Indexing has become so popular over the years that researchers at Sanford Bernstein, an asset management firm, have likened it to being “worse than Marxism“. People have written dystopian fiction about “the last active manager”. And so on.

And as Matt Levine keeps writing in his excellent newsletter, the rise of indexing means that the balance of power in the financial markets is shifting from asset managers to people who build indices. The context here is that because now a lot of people simply invest “in the index”, determining which stock gets to be part of an index can determine people’s appetite for the stock, and thus its performance.

So, for example, you have indexers who want to leave stocks without voting rights (such as those of SNAP) out of indices. Some other indexers want to leave out extra-large companies (such as a hypothetically public Saudi Aramco) out of the index. And then there are people who believe that the way conventional indices are built is incorrect, and instead argue in favour of an “equally weighted index”.

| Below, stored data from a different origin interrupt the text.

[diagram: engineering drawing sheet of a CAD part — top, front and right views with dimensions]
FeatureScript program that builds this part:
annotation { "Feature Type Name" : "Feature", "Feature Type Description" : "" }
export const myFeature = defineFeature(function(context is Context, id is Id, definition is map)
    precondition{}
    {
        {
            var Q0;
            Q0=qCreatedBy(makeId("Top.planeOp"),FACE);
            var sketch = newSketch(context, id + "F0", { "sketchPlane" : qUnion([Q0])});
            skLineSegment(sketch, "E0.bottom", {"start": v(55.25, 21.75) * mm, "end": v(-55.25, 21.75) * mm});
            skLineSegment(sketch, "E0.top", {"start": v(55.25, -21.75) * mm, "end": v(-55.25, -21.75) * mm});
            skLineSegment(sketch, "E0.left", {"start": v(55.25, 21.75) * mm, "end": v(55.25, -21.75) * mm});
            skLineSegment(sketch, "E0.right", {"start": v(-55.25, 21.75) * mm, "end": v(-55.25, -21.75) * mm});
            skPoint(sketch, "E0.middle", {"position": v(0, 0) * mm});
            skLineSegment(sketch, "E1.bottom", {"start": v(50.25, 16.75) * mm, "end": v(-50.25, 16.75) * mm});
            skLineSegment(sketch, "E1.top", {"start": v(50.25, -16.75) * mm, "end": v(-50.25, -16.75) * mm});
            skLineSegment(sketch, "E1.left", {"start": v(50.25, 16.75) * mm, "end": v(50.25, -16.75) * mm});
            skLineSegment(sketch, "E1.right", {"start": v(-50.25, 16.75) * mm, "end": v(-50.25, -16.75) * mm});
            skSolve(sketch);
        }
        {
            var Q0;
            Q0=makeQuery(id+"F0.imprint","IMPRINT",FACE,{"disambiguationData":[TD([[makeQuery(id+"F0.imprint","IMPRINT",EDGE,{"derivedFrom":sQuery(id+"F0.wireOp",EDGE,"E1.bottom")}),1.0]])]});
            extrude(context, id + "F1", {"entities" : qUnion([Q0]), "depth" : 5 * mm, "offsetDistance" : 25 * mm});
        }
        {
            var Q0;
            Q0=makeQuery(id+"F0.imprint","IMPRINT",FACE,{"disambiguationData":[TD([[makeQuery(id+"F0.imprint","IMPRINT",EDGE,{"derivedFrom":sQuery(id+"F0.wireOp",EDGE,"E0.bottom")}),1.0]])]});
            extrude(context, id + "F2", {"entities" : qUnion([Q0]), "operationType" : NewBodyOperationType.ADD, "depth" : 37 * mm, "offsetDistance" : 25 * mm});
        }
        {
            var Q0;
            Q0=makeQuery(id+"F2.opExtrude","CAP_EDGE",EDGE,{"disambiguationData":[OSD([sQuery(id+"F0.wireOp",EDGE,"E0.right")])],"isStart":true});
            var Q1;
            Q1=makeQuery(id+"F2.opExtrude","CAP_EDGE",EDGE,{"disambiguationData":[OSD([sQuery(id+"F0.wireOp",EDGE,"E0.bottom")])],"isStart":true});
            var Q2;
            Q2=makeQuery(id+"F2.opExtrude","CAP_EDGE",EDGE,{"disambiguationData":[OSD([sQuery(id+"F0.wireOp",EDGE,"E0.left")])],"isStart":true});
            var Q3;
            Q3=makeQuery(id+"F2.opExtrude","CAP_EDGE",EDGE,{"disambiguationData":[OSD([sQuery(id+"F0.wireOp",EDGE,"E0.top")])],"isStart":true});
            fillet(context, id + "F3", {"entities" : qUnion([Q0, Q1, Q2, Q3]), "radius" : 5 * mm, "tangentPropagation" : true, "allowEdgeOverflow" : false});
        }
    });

While one an theoretically just put together a bunch of stocks and call it an “index” and sell it to investors making them believe that they’re “investing in the index” (since that is now a thing), the thing is that not every index is an index.

Last week, while trying to understand what the deal about “smart beta” (a word people in the industry throw around a fair bit, but something that not too many people are clear of what it means) is, I stumbled upon this excellent paper by MSCI on smart beta and factor investing.

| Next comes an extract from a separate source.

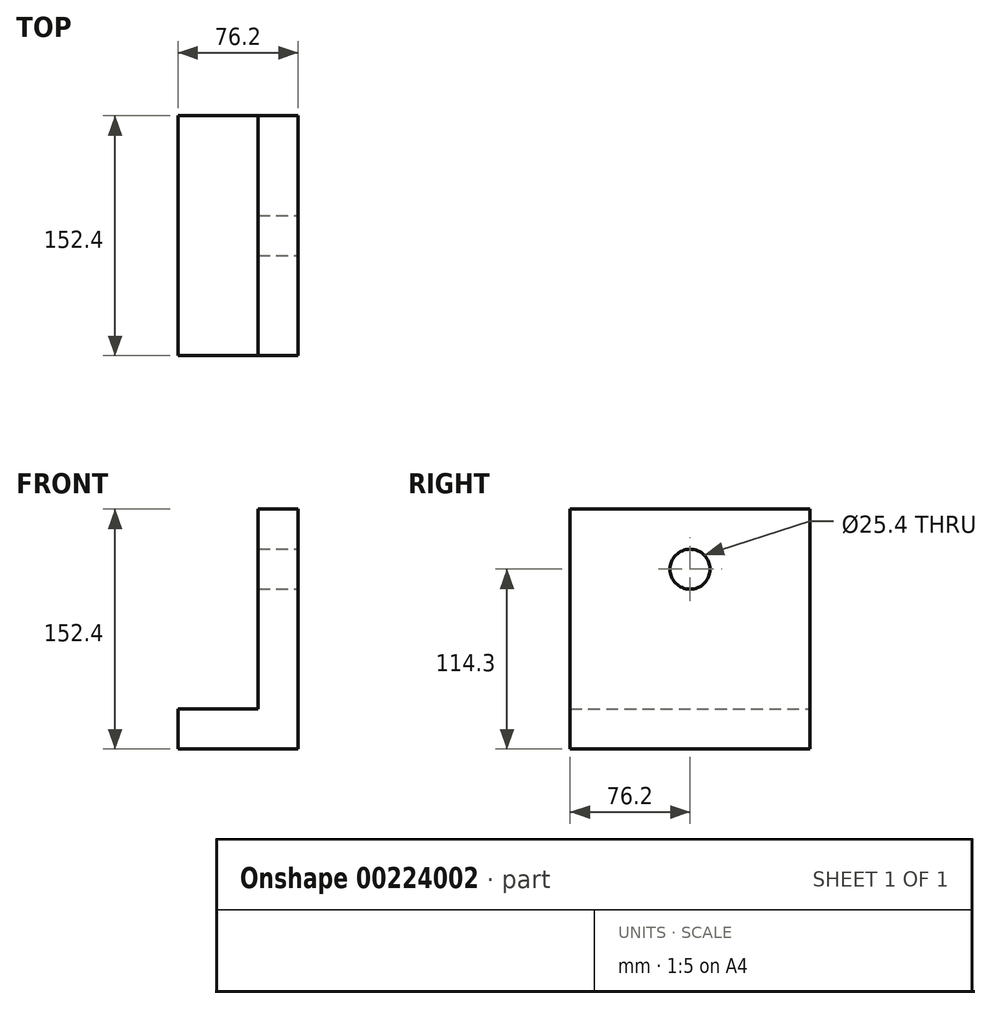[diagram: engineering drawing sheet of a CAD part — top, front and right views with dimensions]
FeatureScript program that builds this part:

About a decade ago, the Nifty (India’s flagship index) changed the way it was computed. Earlier, stocks in the Nifty were weighted based on their overall market capitalisation. From 2009 onwards, the weights of the stocks in the Nifty are proportional to their “free float market capitalisation” (that is, the stock price multiplied by number of shares held by the “public”, i.e. non promoters).

Back then I hadn’t understood the significance of the change – apart from making the necessary changes in the algorithm I was running at a hedge fund to take into account the new weights that is. Reading the MSCI paper made me realise the sanctity of weighting by free float market capitalisation in building an index.

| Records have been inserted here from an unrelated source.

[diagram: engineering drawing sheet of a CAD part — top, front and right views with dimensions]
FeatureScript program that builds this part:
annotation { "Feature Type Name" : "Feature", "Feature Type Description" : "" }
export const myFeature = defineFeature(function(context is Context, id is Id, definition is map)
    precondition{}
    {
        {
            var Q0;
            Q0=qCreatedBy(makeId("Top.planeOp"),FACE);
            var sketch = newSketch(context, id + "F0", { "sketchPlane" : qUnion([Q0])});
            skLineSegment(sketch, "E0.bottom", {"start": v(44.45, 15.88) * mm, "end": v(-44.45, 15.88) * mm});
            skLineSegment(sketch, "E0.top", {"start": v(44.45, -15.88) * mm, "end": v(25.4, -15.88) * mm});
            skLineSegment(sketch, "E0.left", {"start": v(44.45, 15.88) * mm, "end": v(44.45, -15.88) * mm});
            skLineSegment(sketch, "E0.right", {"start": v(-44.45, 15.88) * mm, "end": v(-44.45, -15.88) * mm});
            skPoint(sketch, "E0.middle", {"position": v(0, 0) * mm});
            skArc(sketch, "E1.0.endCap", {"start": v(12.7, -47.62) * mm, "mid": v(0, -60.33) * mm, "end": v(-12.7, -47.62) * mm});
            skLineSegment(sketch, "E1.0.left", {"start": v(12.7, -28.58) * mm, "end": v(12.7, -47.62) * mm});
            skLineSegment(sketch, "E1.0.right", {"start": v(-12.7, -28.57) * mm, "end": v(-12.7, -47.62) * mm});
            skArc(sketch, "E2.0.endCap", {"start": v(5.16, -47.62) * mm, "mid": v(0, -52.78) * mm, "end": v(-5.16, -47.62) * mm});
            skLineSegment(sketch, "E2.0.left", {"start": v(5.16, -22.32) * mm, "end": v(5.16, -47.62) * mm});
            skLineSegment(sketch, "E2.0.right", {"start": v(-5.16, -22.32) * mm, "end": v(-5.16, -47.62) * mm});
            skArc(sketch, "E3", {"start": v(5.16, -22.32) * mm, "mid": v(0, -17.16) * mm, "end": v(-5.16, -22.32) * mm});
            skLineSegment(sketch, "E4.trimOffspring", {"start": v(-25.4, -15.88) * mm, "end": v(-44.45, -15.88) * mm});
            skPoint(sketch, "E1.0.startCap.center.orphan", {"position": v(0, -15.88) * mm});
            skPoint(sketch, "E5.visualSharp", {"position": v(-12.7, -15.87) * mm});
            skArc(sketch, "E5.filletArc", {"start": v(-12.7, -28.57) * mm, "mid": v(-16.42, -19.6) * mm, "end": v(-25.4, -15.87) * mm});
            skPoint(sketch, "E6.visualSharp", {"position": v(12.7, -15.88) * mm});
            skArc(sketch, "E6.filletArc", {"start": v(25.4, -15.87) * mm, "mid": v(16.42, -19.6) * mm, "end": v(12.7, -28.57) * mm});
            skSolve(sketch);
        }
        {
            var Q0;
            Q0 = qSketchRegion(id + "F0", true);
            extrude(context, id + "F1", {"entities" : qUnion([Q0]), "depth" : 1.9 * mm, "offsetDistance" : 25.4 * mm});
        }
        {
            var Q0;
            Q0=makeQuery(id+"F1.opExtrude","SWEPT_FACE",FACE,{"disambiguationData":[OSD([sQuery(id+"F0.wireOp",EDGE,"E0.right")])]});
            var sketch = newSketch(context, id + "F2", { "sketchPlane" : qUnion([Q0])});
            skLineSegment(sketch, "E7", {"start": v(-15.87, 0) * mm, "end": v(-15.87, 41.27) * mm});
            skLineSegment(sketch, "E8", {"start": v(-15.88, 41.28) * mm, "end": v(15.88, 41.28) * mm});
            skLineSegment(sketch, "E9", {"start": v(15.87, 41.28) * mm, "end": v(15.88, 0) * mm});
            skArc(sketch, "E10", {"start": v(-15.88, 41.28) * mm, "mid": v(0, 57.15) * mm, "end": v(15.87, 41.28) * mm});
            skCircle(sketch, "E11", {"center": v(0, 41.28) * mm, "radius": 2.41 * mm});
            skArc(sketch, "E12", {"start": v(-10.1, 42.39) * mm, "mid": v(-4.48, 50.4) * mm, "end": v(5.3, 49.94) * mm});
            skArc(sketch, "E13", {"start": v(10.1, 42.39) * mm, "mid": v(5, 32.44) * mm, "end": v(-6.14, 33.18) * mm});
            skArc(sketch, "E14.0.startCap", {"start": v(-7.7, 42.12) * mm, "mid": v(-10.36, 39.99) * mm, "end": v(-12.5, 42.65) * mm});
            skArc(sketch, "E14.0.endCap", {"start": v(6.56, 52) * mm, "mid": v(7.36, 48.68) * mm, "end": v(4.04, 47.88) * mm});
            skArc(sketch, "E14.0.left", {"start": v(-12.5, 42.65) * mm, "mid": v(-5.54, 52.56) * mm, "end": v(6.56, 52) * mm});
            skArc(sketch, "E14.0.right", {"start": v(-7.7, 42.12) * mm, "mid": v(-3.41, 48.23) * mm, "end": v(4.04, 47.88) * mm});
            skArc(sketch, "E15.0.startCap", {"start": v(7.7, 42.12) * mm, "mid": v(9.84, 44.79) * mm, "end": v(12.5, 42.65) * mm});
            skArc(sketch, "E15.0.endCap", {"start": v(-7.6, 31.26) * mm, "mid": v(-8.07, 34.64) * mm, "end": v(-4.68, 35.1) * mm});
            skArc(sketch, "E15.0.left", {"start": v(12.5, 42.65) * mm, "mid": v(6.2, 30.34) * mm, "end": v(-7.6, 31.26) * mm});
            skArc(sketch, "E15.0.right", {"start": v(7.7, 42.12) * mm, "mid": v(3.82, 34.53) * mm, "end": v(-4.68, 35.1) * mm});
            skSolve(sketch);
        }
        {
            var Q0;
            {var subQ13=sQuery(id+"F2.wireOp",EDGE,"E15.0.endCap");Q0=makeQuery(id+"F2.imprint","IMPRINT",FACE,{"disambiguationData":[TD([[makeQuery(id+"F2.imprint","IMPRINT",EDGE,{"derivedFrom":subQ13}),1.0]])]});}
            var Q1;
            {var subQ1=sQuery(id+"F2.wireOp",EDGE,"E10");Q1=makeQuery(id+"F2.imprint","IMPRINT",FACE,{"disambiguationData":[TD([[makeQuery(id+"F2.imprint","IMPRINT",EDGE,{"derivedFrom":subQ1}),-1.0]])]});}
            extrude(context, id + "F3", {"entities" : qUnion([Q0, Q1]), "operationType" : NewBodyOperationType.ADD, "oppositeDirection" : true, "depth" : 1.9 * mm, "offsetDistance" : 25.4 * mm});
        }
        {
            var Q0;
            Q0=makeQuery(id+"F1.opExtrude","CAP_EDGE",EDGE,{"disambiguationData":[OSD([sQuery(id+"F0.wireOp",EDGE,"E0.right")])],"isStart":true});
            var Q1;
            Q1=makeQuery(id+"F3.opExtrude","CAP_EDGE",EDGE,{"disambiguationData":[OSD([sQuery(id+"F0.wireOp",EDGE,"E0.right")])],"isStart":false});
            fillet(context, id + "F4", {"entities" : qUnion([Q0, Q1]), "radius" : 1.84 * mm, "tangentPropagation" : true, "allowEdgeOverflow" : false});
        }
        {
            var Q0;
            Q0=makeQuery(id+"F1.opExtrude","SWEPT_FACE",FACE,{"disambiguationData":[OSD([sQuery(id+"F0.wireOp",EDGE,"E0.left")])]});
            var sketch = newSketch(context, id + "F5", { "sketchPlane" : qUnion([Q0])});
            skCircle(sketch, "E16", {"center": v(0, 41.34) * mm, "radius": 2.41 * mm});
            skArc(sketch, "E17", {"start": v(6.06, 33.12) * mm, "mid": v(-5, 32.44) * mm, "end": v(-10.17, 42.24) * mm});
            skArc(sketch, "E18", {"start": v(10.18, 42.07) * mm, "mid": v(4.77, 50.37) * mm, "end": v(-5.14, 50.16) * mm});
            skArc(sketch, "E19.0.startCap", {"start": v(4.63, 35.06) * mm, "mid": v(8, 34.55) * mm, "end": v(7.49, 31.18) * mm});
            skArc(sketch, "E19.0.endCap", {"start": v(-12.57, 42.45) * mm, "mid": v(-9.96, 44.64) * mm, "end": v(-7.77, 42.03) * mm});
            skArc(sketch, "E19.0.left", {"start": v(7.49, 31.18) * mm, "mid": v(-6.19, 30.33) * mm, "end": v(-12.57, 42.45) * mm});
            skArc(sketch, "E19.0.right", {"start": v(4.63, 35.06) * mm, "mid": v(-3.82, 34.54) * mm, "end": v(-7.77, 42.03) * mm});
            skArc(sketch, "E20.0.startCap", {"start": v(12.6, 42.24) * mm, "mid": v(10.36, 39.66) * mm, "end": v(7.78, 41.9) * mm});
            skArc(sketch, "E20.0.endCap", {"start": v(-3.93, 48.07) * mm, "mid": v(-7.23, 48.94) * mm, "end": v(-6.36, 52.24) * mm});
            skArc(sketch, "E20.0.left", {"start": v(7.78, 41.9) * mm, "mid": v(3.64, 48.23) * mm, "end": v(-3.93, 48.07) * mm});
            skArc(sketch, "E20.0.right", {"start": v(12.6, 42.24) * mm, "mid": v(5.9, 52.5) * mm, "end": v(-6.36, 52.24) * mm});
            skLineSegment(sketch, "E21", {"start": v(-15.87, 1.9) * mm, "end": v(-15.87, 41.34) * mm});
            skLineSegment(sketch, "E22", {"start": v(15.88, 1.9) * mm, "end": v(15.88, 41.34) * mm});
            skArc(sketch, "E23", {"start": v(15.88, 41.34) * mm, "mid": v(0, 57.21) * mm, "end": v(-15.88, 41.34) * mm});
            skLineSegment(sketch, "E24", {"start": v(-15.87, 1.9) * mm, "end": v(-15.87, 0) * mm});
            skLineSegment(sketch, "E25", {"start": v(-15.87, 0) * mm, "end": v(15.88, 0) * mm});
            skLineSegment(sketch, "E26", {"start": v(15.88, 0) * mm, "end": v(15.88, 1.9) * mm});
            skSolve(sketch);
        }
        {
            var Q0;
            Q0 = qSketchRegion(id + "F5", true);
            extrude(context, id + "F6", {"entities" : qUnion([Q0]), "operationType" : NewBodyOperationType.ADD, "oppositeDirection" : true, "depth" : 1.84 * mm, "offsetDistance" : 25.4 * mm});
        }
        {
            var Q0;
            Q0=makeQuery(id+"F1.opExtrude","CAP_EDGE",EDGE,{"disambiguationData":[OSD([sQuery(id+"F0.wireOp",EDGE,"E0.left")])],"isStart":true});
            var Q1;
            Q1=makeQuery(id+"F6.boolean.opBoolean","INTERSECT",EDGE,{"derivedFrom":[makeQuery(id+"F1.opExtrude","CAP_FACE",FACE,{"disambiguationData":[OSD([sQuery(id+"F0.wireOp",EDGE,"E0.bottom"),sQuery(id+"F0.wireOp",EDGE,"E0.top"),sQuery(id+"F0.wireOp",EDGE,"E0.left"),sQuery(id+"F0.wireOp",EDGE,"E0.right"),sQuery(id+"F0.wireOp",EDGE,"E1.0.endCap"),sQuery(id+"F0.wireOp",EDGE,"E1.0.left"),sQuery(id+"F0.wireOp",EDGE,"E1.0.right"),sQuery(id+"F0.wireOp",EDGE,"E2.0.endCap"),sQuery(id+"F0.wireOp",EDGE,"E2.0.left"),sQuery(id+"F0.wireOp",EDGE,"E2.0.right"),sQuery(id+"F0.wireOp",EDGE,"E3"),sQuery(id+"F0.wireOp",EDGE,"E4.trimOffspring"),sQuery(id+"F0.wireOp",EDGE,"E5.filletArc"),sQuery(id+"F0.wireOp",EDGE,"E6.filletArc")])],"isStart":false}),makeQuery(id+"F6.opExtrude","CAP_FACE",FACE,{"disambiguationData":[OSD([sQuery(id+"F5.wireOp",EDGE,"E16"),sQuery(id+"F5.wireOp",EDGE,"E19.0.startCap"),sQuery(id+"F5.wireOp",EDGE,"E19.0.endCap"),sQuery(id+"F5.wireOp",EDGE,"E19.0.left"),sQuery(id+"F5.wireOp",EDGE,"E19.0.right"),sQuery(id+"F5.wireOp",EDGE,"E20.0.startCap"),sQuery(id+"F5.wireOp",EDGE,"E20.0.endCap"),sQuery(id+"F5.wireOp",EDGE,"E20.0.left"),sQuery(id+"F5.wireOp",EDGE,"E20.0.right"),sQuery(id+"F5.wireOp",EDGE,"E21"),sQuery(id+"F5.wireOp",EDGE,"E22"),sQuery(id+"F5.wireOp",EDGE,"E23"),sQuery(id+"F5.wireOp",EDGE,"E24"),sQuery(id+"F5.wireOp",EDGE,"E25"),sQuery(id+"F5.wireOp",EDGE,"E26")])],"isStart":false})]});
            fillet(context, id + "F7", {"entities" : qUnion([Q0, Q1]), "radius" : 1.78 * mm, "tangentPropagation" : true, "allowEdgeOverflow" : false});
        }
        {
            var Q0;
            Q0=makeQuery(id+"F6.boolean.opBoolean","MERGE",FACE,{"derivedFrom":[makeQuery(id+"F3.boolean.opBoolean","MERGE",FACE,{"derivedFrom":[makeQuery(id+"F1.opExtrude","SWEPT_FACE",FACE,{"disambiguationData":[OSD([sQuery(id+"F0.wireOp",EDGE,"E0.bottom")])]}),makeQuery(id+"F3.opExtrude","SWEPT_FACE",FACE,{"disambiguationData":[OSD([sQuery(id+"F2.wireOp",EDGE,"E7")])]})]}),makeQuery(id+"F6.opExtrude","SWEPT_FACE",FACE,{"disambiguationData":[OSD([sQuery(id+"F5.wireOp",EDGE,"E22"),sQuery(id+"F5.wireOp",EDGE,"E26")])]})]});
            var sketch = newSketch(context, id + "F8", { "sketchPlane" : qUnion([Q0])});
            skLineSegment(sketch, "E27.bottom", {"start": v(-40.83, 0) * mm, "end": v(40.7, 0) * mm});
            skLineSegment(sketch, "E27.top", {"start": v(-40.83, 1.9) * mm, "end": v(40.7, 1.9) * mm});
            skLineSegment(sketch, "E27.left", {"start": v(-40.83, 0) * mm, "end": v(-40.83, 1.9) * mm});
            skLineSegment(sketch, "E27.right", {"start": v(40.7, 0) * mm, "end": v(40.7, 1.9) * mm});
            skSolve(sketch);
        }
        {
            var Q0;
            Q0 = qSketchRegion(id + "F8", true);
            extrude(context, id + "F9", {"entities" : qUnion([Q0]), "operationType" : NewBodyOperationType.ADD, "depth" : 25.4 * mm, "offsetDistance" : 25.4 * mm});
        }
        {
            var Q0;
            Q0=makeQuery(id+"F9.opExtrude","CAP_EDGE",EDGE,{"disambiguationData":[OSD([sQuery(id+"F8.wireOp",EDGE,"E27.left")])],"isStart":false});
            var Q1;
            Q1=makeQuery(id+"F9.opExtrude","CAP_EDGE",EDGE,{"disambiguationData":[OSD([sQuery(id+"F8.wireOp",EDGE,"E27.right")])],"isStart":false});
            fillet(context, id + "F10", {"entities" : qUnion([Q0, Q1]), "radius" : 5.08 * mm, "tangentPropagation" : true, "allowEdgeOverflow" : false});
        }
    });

The basic idea of indexing is that you don’t make any investment decisions, and instead simply “follow the herd”. Essentially you allocate your capital across stocks in exactly the same proportion as the rest of the market. In other words, the index needs to track stocks in the same proportion that the broad market owns it.

And the free float market capitalisation, which is basically the total value of the stock held by “public” (or non-promoters), represents the allocation of capital by the total market in favour of the particular stock. And by weighting stocks in the ratio of their free float market capitalisation, we are essentially mimicking the way the broad market has allocated capital across different companies.

Thus, only a broad market index that is weighted by free flow market capitalisation counts as “indexing” as far as passive investing is concerned. Investing in stocks in any other combination or ratio means the investor is expressing her views or preferences on the relative performance of stocks that are different from the market’s preferences.

So if you invest in a sectoral index, you are not “indexing”. If you invest in an index that is weighted differently than by free float market cap (such as the Dow Jones Industrial Average), you are not indexing.

One final point – you might wonder why indices have a finite number of stocks (such as the S&P 500 or Nifty 50) if true indexing means reflecting the market’s capital allocation across all stocks, not just a few large ones.

The reason why we cut off after a point is that beyond that, the weightage of stocks becomes so low that in order to perfectly track the index, the investment required is significant. And so, for a retail investor seeking to index, following the “entire market” might mean a significant “tracking error”. In other words, the 50 or 500 stocks that make up the index are a good representation of the market at large, and tracking these indices, as long as they are free float market capitalisation weighted, is the same as investing without having a view.